◆ About this exercise: Where a line in the listing contains the string "Giulia", copy that line out.

◆ Exercise data:
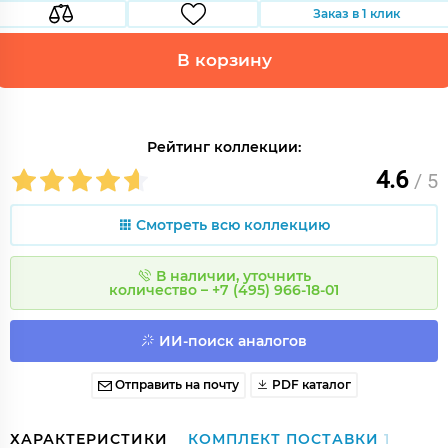
Заказ в 1 клик
В корзину
Рейтинг коллекции:
4.6
/ 5
Смотреть всю коллекцию
В наличии, уточнить
количество – +7 (495) 966-18-01
ИИ-поиск аналогов
Отправить на почту
PDF каталог
ХАРАКТЕРИСТИКИ
КОМПЛЕКТ ПОСТАВКИ
1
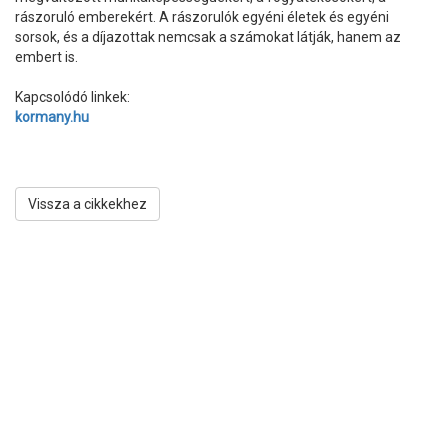
rászoruló emberekért. A rászorulók egyéni életek és egyéni
sorsok, és a díjazottak nemcsak a számokat látják, hanem az
embert is.
Kapcsolódó linkek:
kormany.hu
Vissza a cikkekhez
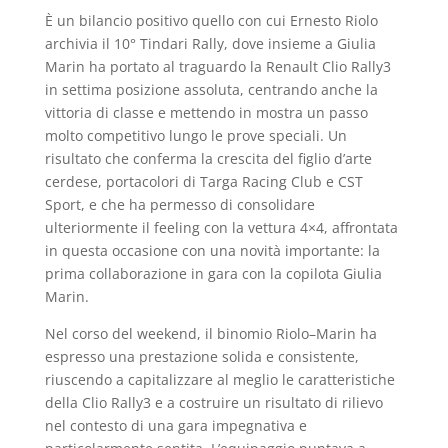
È un bilancio positivo quello con cui Ernesto Riolo
archivia il 10° Tindari Rally, dove insieme a Giulia
Marin ha portato al traguardo la Renault Clio Rally3
in settima posizione assoluta, centrando anche la
vittoria di classe e mettendo in mostra un passo
molto competitivo lungo le prove speciali. Un
risultato che conferma la crescita del figlio d’arte
cerdese, portacolori di Targa Racing Club e CST
Sport, e che ha permesso di consolidare
ulteriormente il feeling con la vettura 4×4, affrontata
in questa occasione con una novità importante: la
prima collaborazione in gara con la copilota Giulia
Marin.
Nel corso del weekend, il binomio Riolo–Marin ha
espresso una prestazione solida e consistente,
riuscendo a capitalizzare al meglio le caratteristiche
della Clio Rally3 e a costruire un risultato di rilievo
nel contesto di una gara impegnativa e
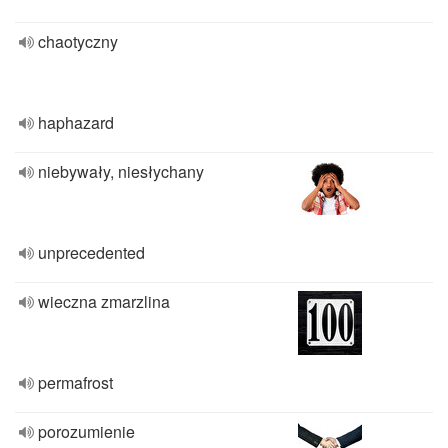
chaotyczny
haphazard
niebywały, niesłychany
unprecedented
wieczna zmarzlina
permafrost
porozumienie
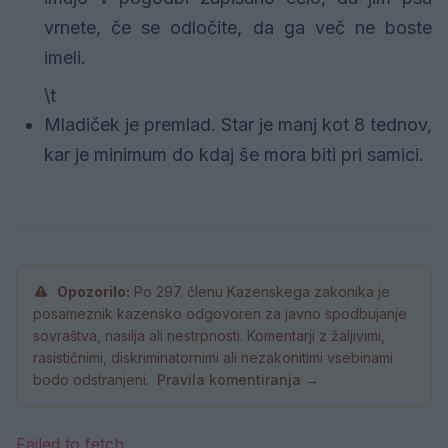
vrnete, če se odločite, da ga več ne boste
imeli.
\t
Mladiček je premlad. Star je manj kot 8 tednov,
kar je minimum do kdaj še mora biti pri samici.
Opozorilo:
Po 297. členu Kazenskega zakonika je
posameznik kazensko odgovoren za javno spodbujanje
sovraštva, nasilja ali nestrpnosti. Komentarji z žaljivimi,
rasističnimi, diskriminatornimi ali nezakonitimi vsebinami
bodo odstranjeni.
Pravila komentiranja →
Failed to fetch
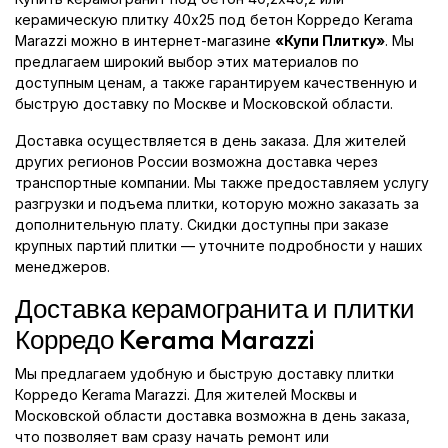
керамическую плитку 40x25 под бетон Корредо Kerama
Marazzi можно в интернет-магазине
«Купи Плитку»
. Мы
предлагаем широкий выбор этих материалов по
доступным ценам, а также гарантируем качественную и
быструю доставку по Москве и Московской области.
Доставка осуществляется в день заказа. Для жителей
других регионов России возможна доставка через
транспортные компании. Мы также предоставляем услугу
разгрузки и подъема плитки, которую можно заказать за
дополнительную плату. Скидки доступны при заказе
крупных партий плитки — уточните подробности у наших
менеджеров.
Доставка керамогранита и плитки
Корредо Kerama Marazzi
Мы предлагаем удобную и быструю доставку плитки
Корредо Kerama Marazzi. Для жителей Москвы и
Московской области доставка возможна в день заказа,
что позволяет вам сразу начать ремонт или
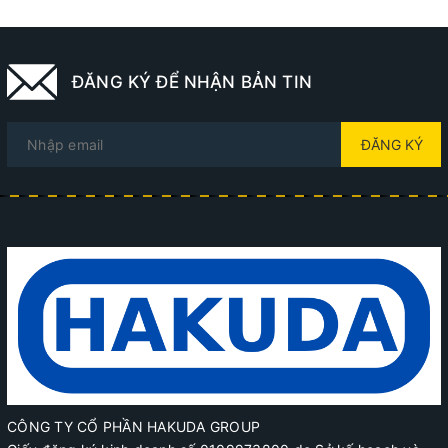
ĐĂNG KÝ ĐỂ NHẬN BẢN TIN
ĐĂNG KÝ
CÔNG TY CỔ PHẦN HAKUDA GROUP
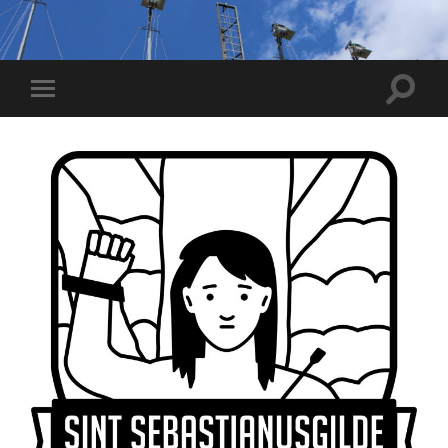
Toggle
Toggle
zoekve
mobiel
menu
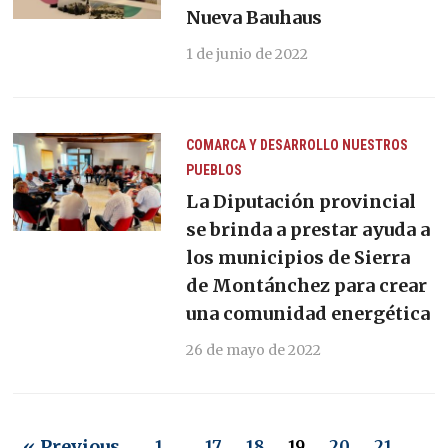
Nueva Bauhaus
1 de junio de 2022
COMARCA Y DESARROLLO
NUESTROS
PUEBLOS
La Diputación provincial
se brinda a prestar ayuda a
los municipios de Sierra
de Montánchez para crear
una comunidad energética
26 de mayo de 2022
« Previous
1
…
17
18
19
20
21
…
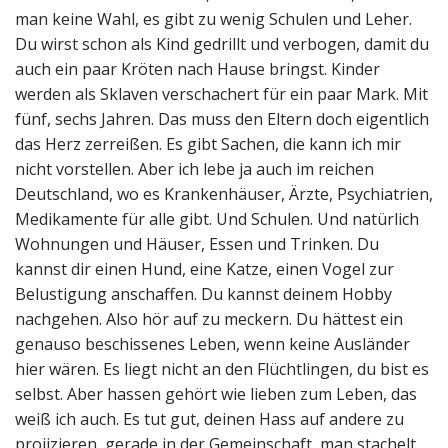
man keine Wahl, es gibt zu wenig Schulen und Leher.
Du wirst schon als Kind gedrillt und verbogen, damit du
auch ein paar Kröten nach Hause bringst. Kinder
werden als Sklaven verschachert für ein paar Mark. Mit
fünf, sechs Jahren. Das muss den Eltern doch eigentlich
das Herz zerreißen. Es gibt Sachen, die kann ich mir
nicht vorstellen. Aber ich lebe ja auch im reichen
Deutschland, wo es Krankenhäuser, Ärzte, Psychiatrien,
Medikamente für alle gibt. Und Schulen. Und natürlich
Wohnungen und Häuser, Essen und Trinken. Du
kannst dir einen Hund, eine Katze, einen Vogel zur
Belustigung anschaffen. Du kannst deinem Hobby
nachgehen. Also hör auf zu meckern. Du hättest ein
genauso beschissenes Leben, wenn keine Ausländer
hier wären. Es liegt nicht an den Flüchtlingen, du bist es
selbst. Aber hassen gehört wie lieben zum Leben, das
weiß ich auch. Es tut gut, deinen Hass auf andere zu
projizieren, gerade in der Gemeinschaft, man stachelt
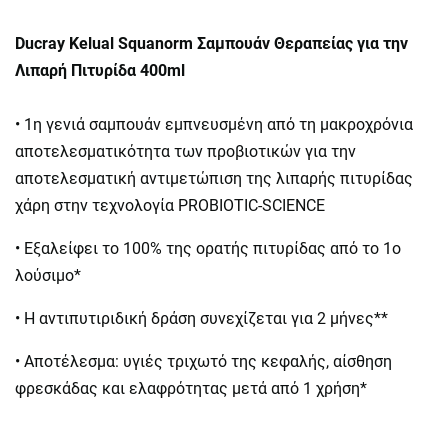
Ducray Kelual Squanorm Σαμπουάν Θεραπείας για την
Λιπαρή Πιτυρίδα 400ml
• 1η γενιά σαμπουάν εμπνευσμένη από τη μακροχρόνια
αποτελεσματικότητα των προβιοτικών για την
αποτελεσματική αντιμετώπιση της λιπαρής πιτυρίδας
χάρη στην τεχνολογία PROBIOTIC-SCIENCE
• Εξαλείφει το 100% της ορατής πιτυρίδας από το 1ο
λούσιμο*
• Η αντιπυτιριδική δράση συνεχίζεται για 2 μήνες**
• Αποτέλεσμα: υγιές τριχωτό της κεφαλής, αίσθηση
φρεσκάδας και ελαφρότητας μετά από 1 χρήση*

◆ Solution:
archivia il 10° Tindari Rally, dove insieme a Giulia
prima collaborazione in gara con la copilota Giulia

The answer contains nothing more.